I was super excited about Megan Nielsen’s latest Brumby skirt, so I bought it right when it was released and sewed it up that weekend. And I’m a big old copycat, so the first version I made was a view 1 (above the knee and for medium to heavy fabric) denim version with the first nice topstitching I’ve done, ever!
The instructions are fantastic (as usual) and include nice tips for beginning sewers, like pinking the pocket seam allowance, applying the interfacing to the waistband facing pieces (I’ve used other patterns that don’t specify whether to interface the facing or exterior pieces), and understitching the waistband seam. The skirt is designed to have an exposed metal zipper in the back, which would be so cool! — but I didn’t have the right kind of zipper in my stash, so I just put in a slotted zipper with a hook and eye at the top. (After reading another blogger mentioning that she noticed many women at an event whose zippers were coming open because they didn’t have a hook and eye at the top, I feel compelled to put them in. :D) Oh, now I see that the slotted part kind of pulls open… so it’s a good thing the zipper matches the topstiching thread!
I made a size small with no adjustments and was able to make this skirt with just one yard of fabric. I did have to cut the waistband facing and pocket lining out of different lining fabric, and the grainline of my pocket facing pieces are perpendicular to what they should have been, but that’s fine with me.
I looooove the Brumby’s deep pockets, and I also think the contoured waistband is fantastic. It gives such a nicely fitted look to the waistline, but it’s actually really comfy and skims over my waist without feeling restrictive. I find it a noticeable contrast with my Hollyburns, which also cinch my waist nicely, but definitely feel cinchy.
Oh, and I was so excited about how the topstitching turned out — I kept stopping to squee about how pretty it was! I used actual topstitching thread, an actual topstitching needle, and my Juki TL-2000qi (as opposed to my Juki F600, which I feel like has a weaker motor) and it was easier to do than I had worried it would be.
I’m also wearing the new Eucalypt tank I made at the beginning of the month. This was the shirt where I realized that I shouldn’t have been pulling the bias tape facing while I was applying it to the armholes and then applied it properly on the neckline, so you can see how the arm binding is ripply but the neckline is smooth. I think I need to make a larger size, but I find it a little boggling since my bust measurement is only 33″, and I’m pretty sure this is a size small, which is supposed to be for a 36″ bust!
The second Brumby I made was view 3 (knee-length for light fabric) with view 2’s pockets, using 1.5 yards of rayon challis. I ended up whapping off an inch or two from the hem after it was almost done, and I hope I can figure out how much to adjust my pattern now because I like this length. (About the weird pictures — it was drizzling then, and my skirt isn’t actually spotty. 😀 )
Since the rayon challis is a little delicate (and shifty shifty shifty), the pockets were pretty droopy, and the hem actually drooped correspondingly under the pockets.

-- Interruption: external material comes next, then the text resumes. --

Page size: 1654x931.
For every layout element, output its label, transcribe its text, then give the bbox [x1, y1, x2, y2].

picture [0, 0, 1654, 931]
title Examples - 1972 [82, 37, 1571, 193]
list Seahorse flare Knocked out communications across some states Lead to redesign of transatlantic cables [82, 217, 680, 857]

I’m not sure whether that was due to the fabric or slight tension issue my machine was having, but I ended up having to trim mountain-shaped bits out from under the pockets in order to even out the hem. I did wonder if that’s why view 3 isn’t designed with pockets, but I’ll take droopy pockets over no pockets any day! 😀
I lined this skirt since the rayon is a tiny bit sheer (I could just see the silhouette of my legs), and for that I used a yard of some polyester that felt pretty stable and strong. I was a dope and used the front pattern piece with pocket cutouts when I was cutting my lining, but I wasn’t willing to go buy more lining fabric, so I just patched it back up. It’s all enclosed now so you can’t see it, but the gathered lining was showing through the thin rayon waistband, so I serged the lining’s waistband+gathered edge, and I think now it’s not super noticeable.
I did try topstitching the rayon to see how it looked, and it looked terrible, so I stitched in the ditch under the waistband. I also used an invisible zipper plus another hook and eye closure, and I’m happy with how it turned out!
I only serged the bottom edge of the lining because the polyester didn’t seem to fray very easily, and I serged and turned up once for the rayon challis hem because that looked nicer from the outside than when I tried doing a normal rolled hem.
I’m super happy with my two Brumbies! This is such an adorable skirt pattern, and I’m looking forward to making more versions, especially denim ones with more topstitching.